Article: Cannabis Chaos in Washington D.C. ???

It’s clear District of Columbia voters last November overwhelmingly approved a ballot measure (Initiative 71) to let residents age 21 and up legally possess as much as two ounces of marijuana for personal use, cultivate up to three mature plants, and give up to an ounce to other adults without compensation (selling would remain illegal). But, with the new law set to take effect February 26, not much else is clear about how it will work or whether Congress or the courts may override it.

To get even this far, the new D.C. law needed to get past a federal law giving Congress 30 legislative days to review and, by votes in both chambers and the president’s signature, invalidate D.C.-passed laws. Congress won’t use its potent but rarely-exercised veto power on the initiative, but Capitol Hill opponents of legal marijuana in December added a rider to the omnibus appropriations law to bar the D.C. government from expending tax funds to implement the voter-approved measure.

Nevertheless, D.C. officials are proceeding, arguing the no-spending provision came too late, since the marijuana legalization initiative had already been enacted, by being approved by the voters and certified by the local board of elections. It remains to be seen whether that issue will reach the courts, or how they would rule.

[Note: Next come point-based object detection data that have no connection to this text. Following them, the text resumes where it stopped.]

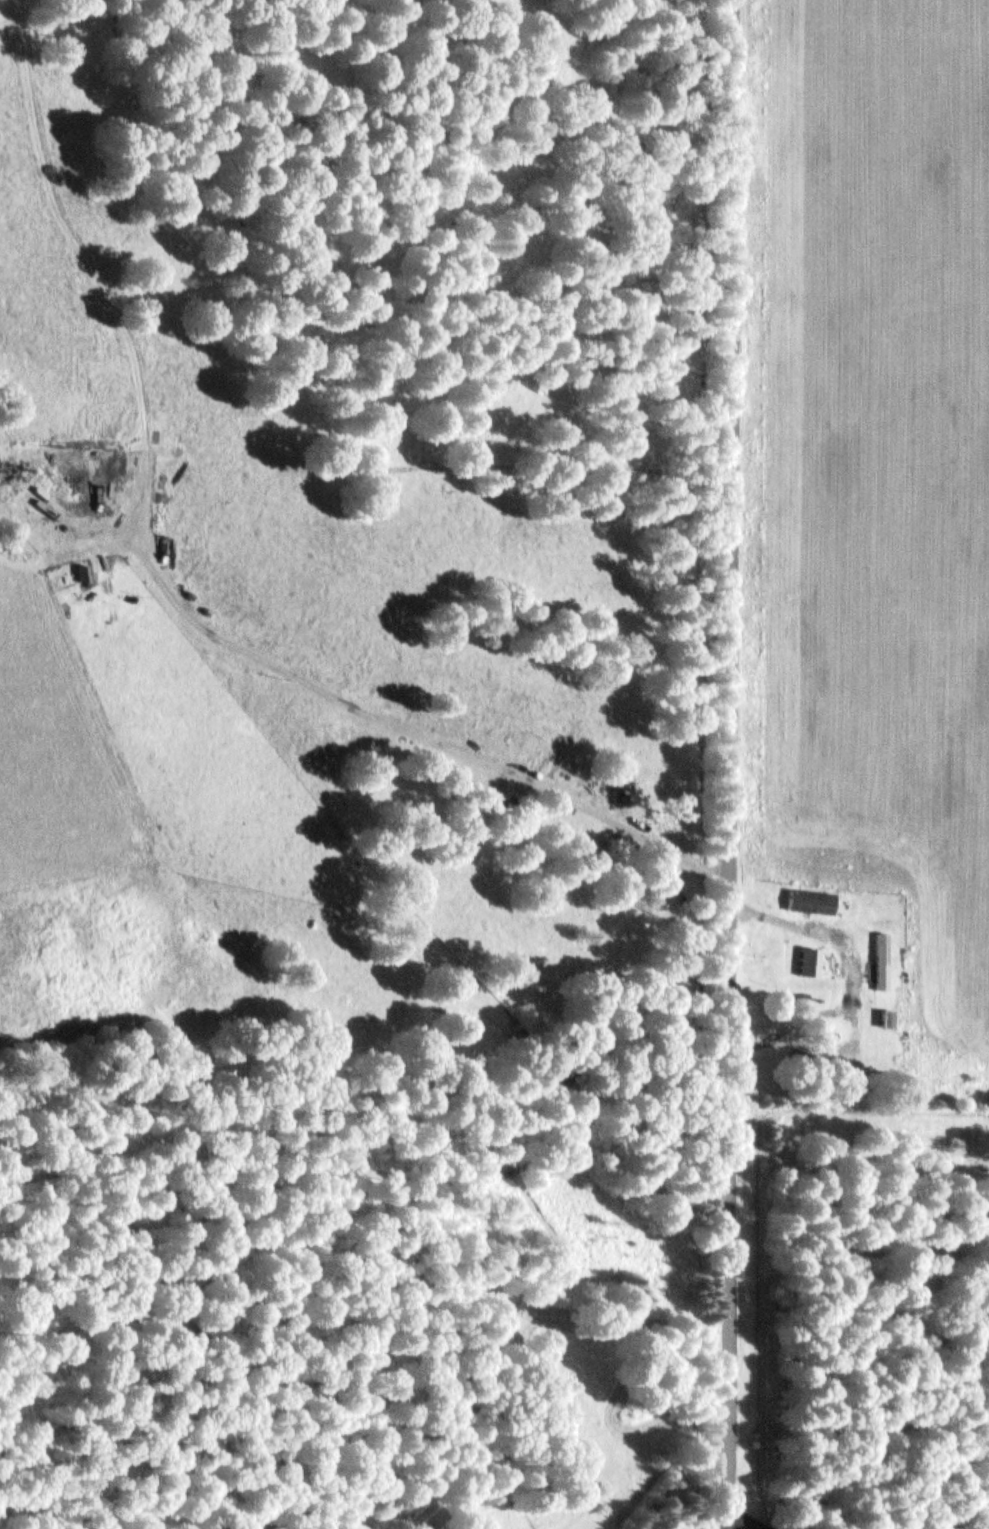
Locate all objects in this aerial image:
building: (81, 573)
road: (364, 713)
road: (743, 764)
building: (881, 961)
building: (809, 963)
building: (888, 1019)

A bigger question mark is, even if the voter-approved measure escapes Congress’ spending ban, how the D.C. government will interpret and enforce the new law. Unlike voter-passed referenda in four states, the D.C. voters-approved measure does not provide a regulatory framework for such issues as licensing, sales, or taxation.

The District of Columbia authorized medical marijuana in a 1998 voter referendum which, like the legalization measure, won about 70% approval. Last year, the city decriminalized possession of up to an ounce of marijuana, making it a civil infraction subject to a $25 fine (which would end under the new law, though a $100 fine for public use would remain).

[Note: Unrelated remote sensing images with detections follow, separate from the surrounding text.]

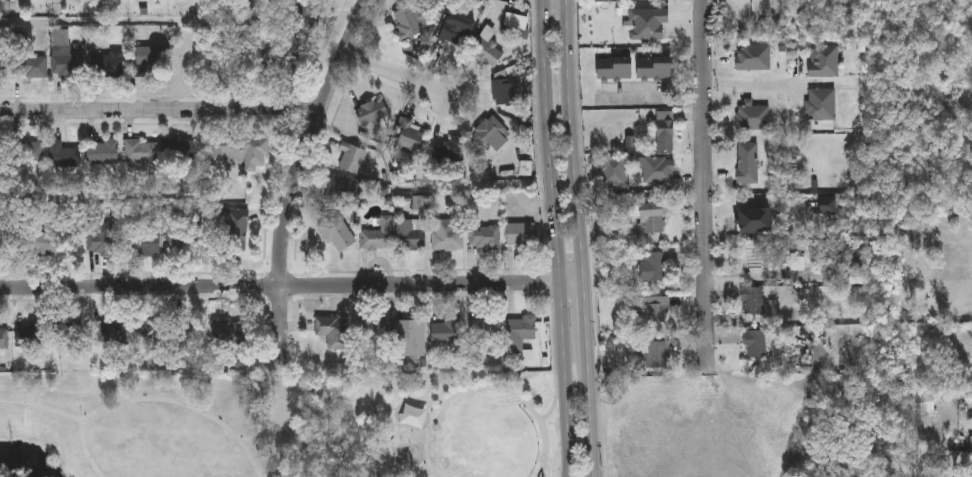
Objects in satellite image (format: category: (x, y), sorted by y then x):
building: (309, 17)
building: (517, 19)
building: (408, 24)
building: (455, 35)
building: (488, 53)
building: (754, 56)
building: (152, 58)
building: (825, 59)
building: (226, 61)
building: (66, 65)
building: (110, 66)
building: (615, 67)
building: (33, 68)
building: (656, 68)
road: (396, 73)
road: (753, 83)
building: (506, 93)
road: (653, 102)
building: (822, 104)
road: (161, 110)
building: (373, 113)
building: (753, 116)
building: (665, 129)
building: (489, 134)
building: (410, 139)
road: (574, 141)
building: (29, 153)
building: (449, 153)
building: (103, 154)
building: (141, 154)
building: (182, 154)
building: (248, 154)
building: (64, 157)
building: (352, 159)
building: (748, 161)
building: (657, 168)
building: (614, 170)
road: (295, 179)
road: (707, 187)
building: (343, 189)
building: (750, 220)
building: (654, 222)
building: (337, 234)
building: (448, 236)
building: (522, 236)
building: (912, 236)
building: (380, 237)
road: (559, 238)
building: (485, 239)
building: (178, 240)
building: (5, 242)
building: (104, 242)
building: (42, 245)
building: (147, 246)
building: (757, 257)
building: (653, 265)
road: (293, 285)
building: (753, 299)
road: (587, 309)
building: (657, 310)
building: (372, 331)
building: (486, 331)
building: (73, 332)
building: (112, 332)
building: (448, 332)
building: (522, 332)
building: (153, 334)
building: (229, 334)
building: (334, 334)
building: (31, 335)
building: (2, 337)
building: (412, 339)
building: (755, 343)
building: (658, 353)
road: (484, 389)
road: (155, 399)
road: (554, 401)
road: (259, 407)
road: (592, 407)
road: (42, 408)
building: (414, 418)
park: (279, 425)
road: (379, 457)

But the new voter-approved legalization law will take effect without any rules on where or how recreational marijuana can be legally obtained or regulating those markets. That absence, due to legal restrictions on what D.C. voter initiatives may include and drafters’ focus on home cultivation, leaves some observers predicting the Congressional ban, combined with eager marijuana entrepreneurs (a two-day Marijuana Expo is slated to start February 28 at a downtown hotel, with sessions on business trends and cultivation methods), could make the nation’s capital a new “wild west.”

A marijuana legalization and regulation bill (B21-0023) has been introduced in the D.C. City Council; it would authorize the D.C. government to register and supervise marijuana growers, product makers, testing labs, and retail outlets, and to impose taxes on legal marijuana sales. D.C. City Council bill lead sponsor David Grosso argues that, without regulations, confusion will reign on such much-discussed topics as the legality of private members-only “cannabis clubs.”

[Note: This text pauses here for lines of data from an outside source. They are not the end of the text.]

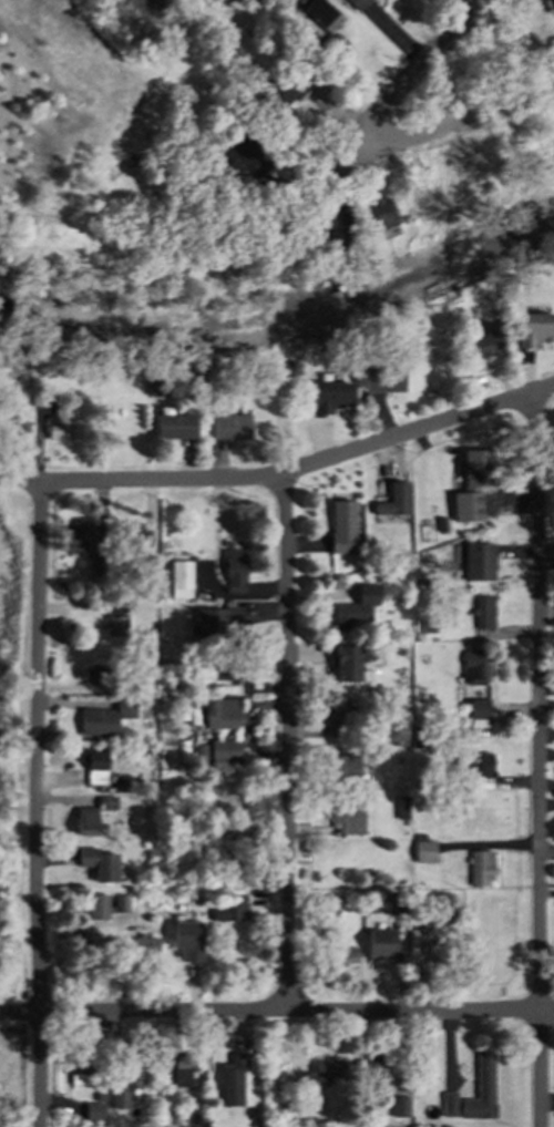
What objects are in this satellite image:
building: (355, 4)
building: (318, 13)
building: (328, 45)
road: (417, 63)
building: (283, 83)
road: (465, 123)
building: (239, 152)
building: (472, 166)
road: (326, 172)
building: (426, 196)
building: (376, 214)
building: (328, 240)
building: (359, 259)
building: (342, 270)
building: (537, 330)
building: (496, 332)
building: (476, 345)
building: (381, 375)
building: (154, 380)
building: (39, 393)
building: (328, 397)
building: (56, 425)
building: (182, 427)
building: (231, 428)
building: (474, 466)
road: (283, 476)
building: (391, 499)
building: (464, 505)
building: (440, 523)
building: (343, 529)
building: (134, 533)
building: (77, 537)
building: (154, 550)
building: (95, 564)
building: (480, 566)
building: (230, 571)
building: (178, 575)
building: (159, 579)
building: (129, 595)
building: (350, 608)
building: (478, 610)
building: (115, 620)
building: (215, 622)
building: (424, 626)
building: (124, 652)
building: (347, 665)
building: (469, 666)
building: (91, 670)
building: (220, 670)
building: (473, 710)
building: (219, 712)
building: (335, 714)
building: (90, 717)
road: (286, 742)
building: (222, 749)
building: (195, 753)
building: (92, 761)
building: (477, 761)
road: (543, 761)
building: (338, 768)
building: (432, 783)
building: (107, 802)
building: (400, 803)
road: (37, 806)
building: (343, 818)
building: (87, 821)
building: (227, 826)
building: (423, 849)
building: (222, 860)
building: (95, 862)
building: (478, 864)
building: (345, 895)
building: (395, 904)
building: (105, 905)
building: (231, 907)
building: (185, 941)
building: (380, 943)
building: (141, 946)
building: (433, 947)
building: (334, 948)
road: (276, 1008)
building: (80, 1066)
building: (327, 1066)
building: (131, 1069)
building: (180, 1070)
building: (284, 1071)
building: (368, 1075)
building: (234, 1080)
building: (479, 1091)
building: (116, 1096)
building: (445, 1101)
building: (398, 1104)
building: (92, 1110)
building: (192, 1115)

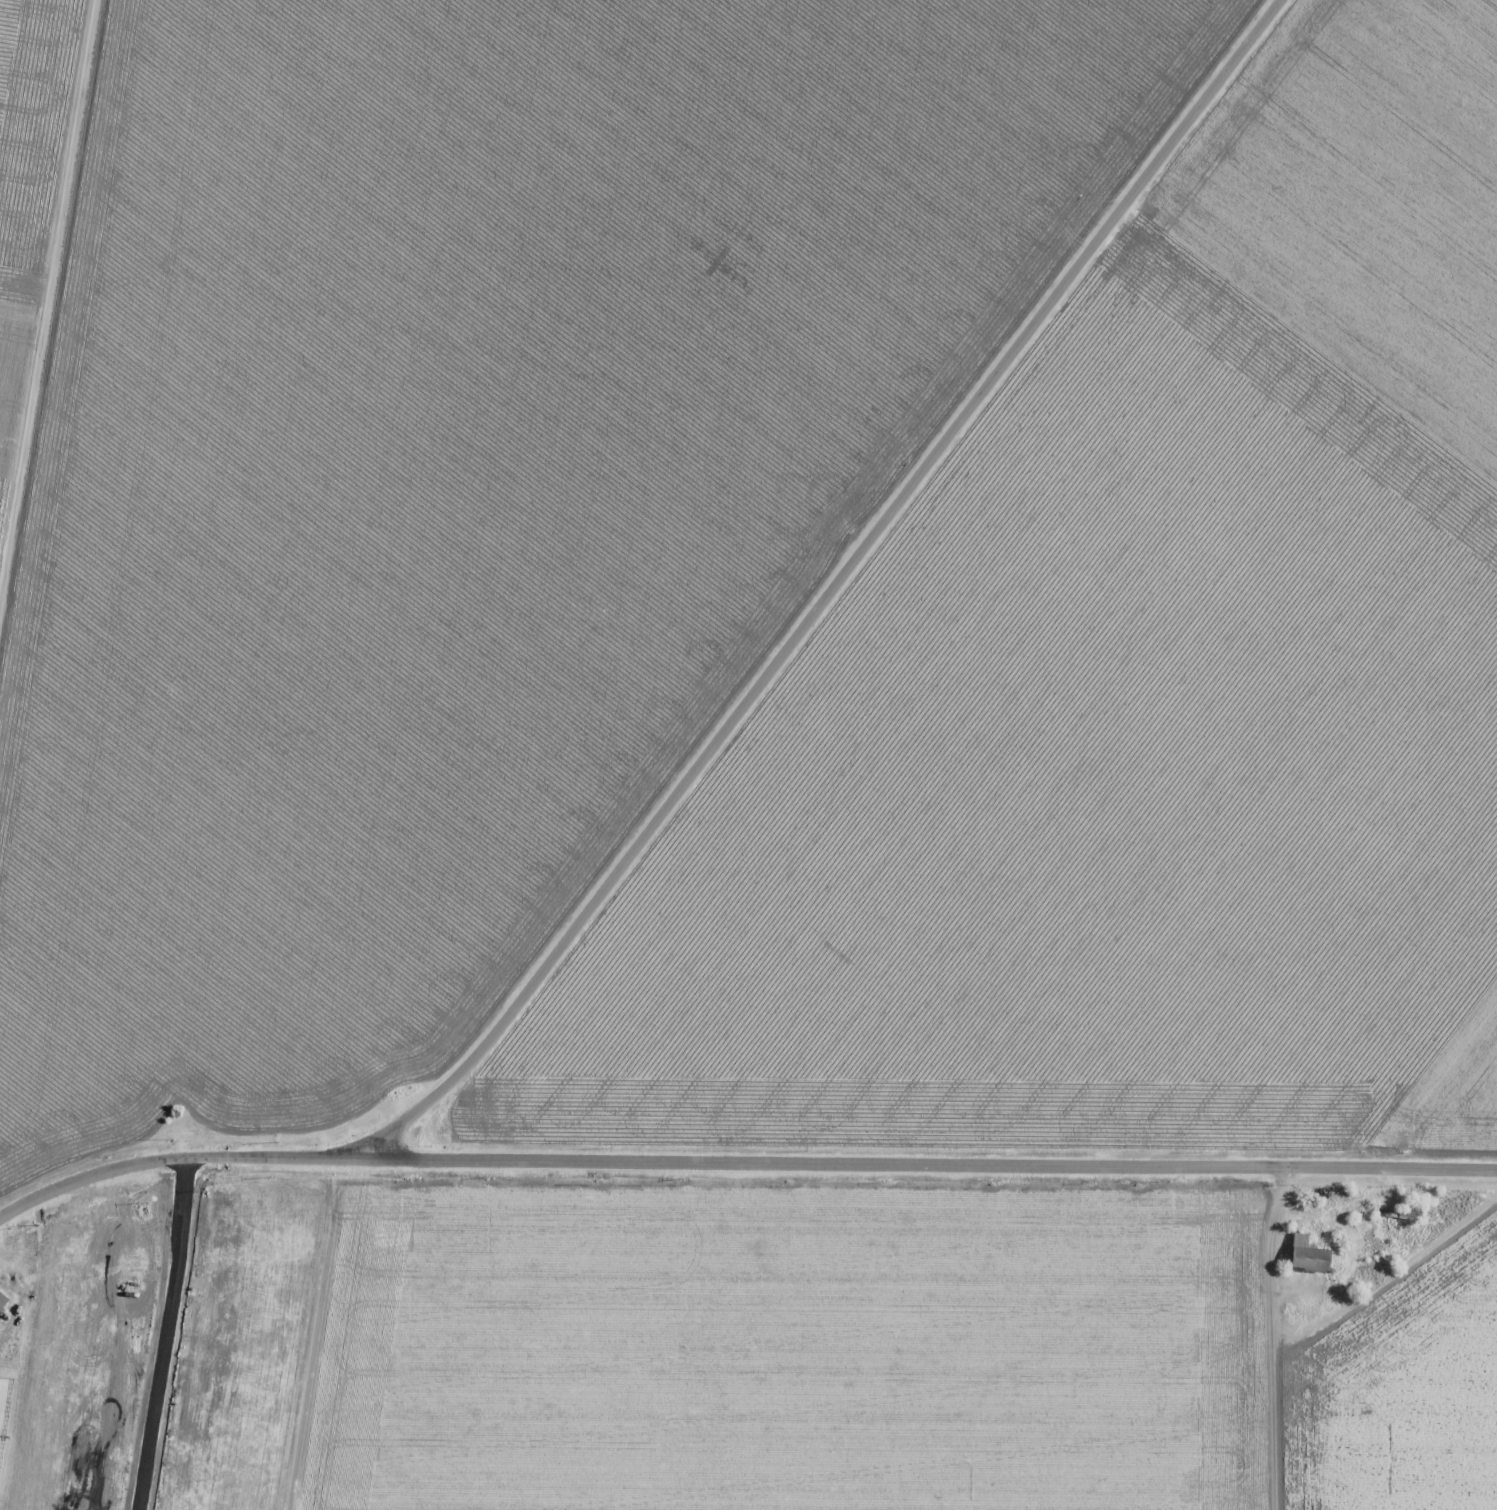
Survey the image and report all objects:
road: (1386, 63)
road: (1479, 114)
road: (44, 287)
crop: (464, 476)
road: (846, 593)
crop: (1128, 715)
road: (742, 1167)
building: (1408, 1209)
building: (1313, 1261)
crop: (731, 1357)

Recently-installed D.C. mayor Muriel Bowser (D) says the initiative establishes “home grow, home use,” and promises to seek emergency legislation from the D.C. Council to ban Amsterdam-style coffee shops. Regardless of the fate of the voter-approved measure, federal law – which makes growing, possession or use of marijuana a crime — will still apply on the national mall and other federal-run property (which makes up over a fifth of the city’s total area).

Not only does the D.C. Council legalization bill face an uncertain future, but if enacted, it would also have to run the gauntlet of Congressional review, and could face legal challenges due to the Congressional ban. Opposition from Capitol Hill can be expected: after D.C. voters approved medical marijuana, it took almost a dozen years for Congress to relent and allow the District government to adopt a law licensing medical marijuana dispensaries.